FAPER 2020
International Workshop on
Fine Art Pattern Extraction and Recognition
January 11, 2021 | Virtual
In conjunction with the 25th International Conference on Pattern Recognition (ICPR 2020)
The workshop will be hosted at Milan Congress Center (Mi.Co.), which is located in Piazzale Carlo Magno 1, Milan (more information are available at the main conference website). The conference will be held entirely online.
ICPR 2020 announcement: the conference will be virtual
The COVID-19 pandemic has imposed unprecedented changes in our personal and professional lives. After much consideration, the General Chairs and Organizing Committee for ICPR 2020 have decided to take the conference fully virtual.
Paper submission is now open through EasyChair
Please, note that due to the low acceptance rate, papers not accepted for presentation at the ICPR 2020 general session and fitting FAPER topics could be submitted here.
ICPR 2020 new schedule in relation to CORONAVIRUS
Given the COVID-19 situation in Italy and all over the globe, the ICPR 2020 Chairs have decided to shift the Conference schedule to 10-15 January 2021.
Cultural heritage, in particular fine art, has invaluable importance for the cultural, historic, and economic growth of our societies. Fine art is developed primarily for aesthetic purposes, and it is mainly concerned with paintings, sculptures, and architectures. In the last few years, due to technology improvements and drastically declining costs, a large-scale digitization effort has been made, leading to a growing availability of large digitized fine art collections. This availability, along with the recent advancements in pattern recognition and computer vision, has opened new opportunities for computer science researchers to assist the art community with automatic tools to analyse and further understand fine arts. Among the other benefits, a deeper understanding of fine arts has the potential to make them more accessible to a wider population, both in terms of fruition and creation, thus supporting the spread of culture.
The ability to recognize meaningful patterns in fine art inherently falls within the domain of human perception, and this perception can be extremely hard to conceptualize. Thus, visual-related features, such as those automatically learned by deep learning models, can be the key to tackling problems of extracting useful representations from low-level colour and texture features. These representations can assist in various art-related tasks, ranging from object detection in paintings to artistic style categorization, useful for examples in museum and art gallery websites.
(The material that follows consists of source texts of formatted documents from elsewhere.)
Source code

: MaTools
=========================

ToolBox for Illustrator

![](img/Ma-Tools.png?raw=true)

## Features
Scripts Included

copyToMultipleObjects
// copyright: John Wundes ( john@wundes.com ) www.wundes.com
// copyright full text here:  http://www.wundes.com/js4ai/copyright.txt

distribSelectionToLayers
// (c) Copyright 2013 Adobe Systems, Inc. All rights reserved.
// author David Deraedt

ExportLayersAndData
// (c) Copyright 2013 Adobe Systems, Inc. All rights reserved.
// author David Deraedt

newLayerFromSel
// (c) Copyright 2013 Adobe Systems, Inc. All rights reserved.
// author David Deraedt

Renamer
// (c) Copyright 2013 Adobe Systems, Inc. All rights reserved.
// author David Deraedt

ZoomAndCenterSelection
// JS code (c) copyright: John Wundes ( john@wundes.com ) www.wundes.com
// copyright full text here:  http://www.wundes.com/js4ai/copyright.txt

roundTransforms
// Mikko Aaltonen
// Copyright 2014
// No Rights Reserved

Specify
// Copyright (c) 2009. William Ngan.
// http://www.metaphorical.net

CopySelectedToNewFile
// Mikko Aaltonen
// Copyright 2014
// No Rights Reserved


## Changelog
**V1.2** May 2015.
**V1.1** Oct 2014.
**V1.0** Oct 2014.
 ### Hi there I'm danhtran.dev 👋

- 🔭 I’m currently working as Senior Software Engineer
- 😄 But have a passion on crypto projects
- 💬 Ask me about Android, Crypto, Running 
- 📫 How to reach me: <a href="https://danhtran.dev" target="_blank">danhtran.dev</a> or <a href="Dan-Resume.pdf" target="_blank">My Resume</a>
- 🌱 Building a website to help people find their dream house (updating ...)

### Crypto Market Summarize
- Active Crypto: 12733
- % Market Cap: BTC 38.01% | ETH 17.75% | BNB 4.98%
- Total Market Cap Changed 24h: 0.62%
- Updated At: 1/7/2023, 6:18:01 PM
The aim of the workshop is to provide an international forum for those who wish to present advancements in the state of the art, innovative research, ongoing projects, and academic and industrial reports on the application of visual pattern extraction and recognition for the better understanding and fruition of fine arts. The workshop solicits contributions from diverse areas such as pattern recognition, computer vision, artificial intelligence and image processing.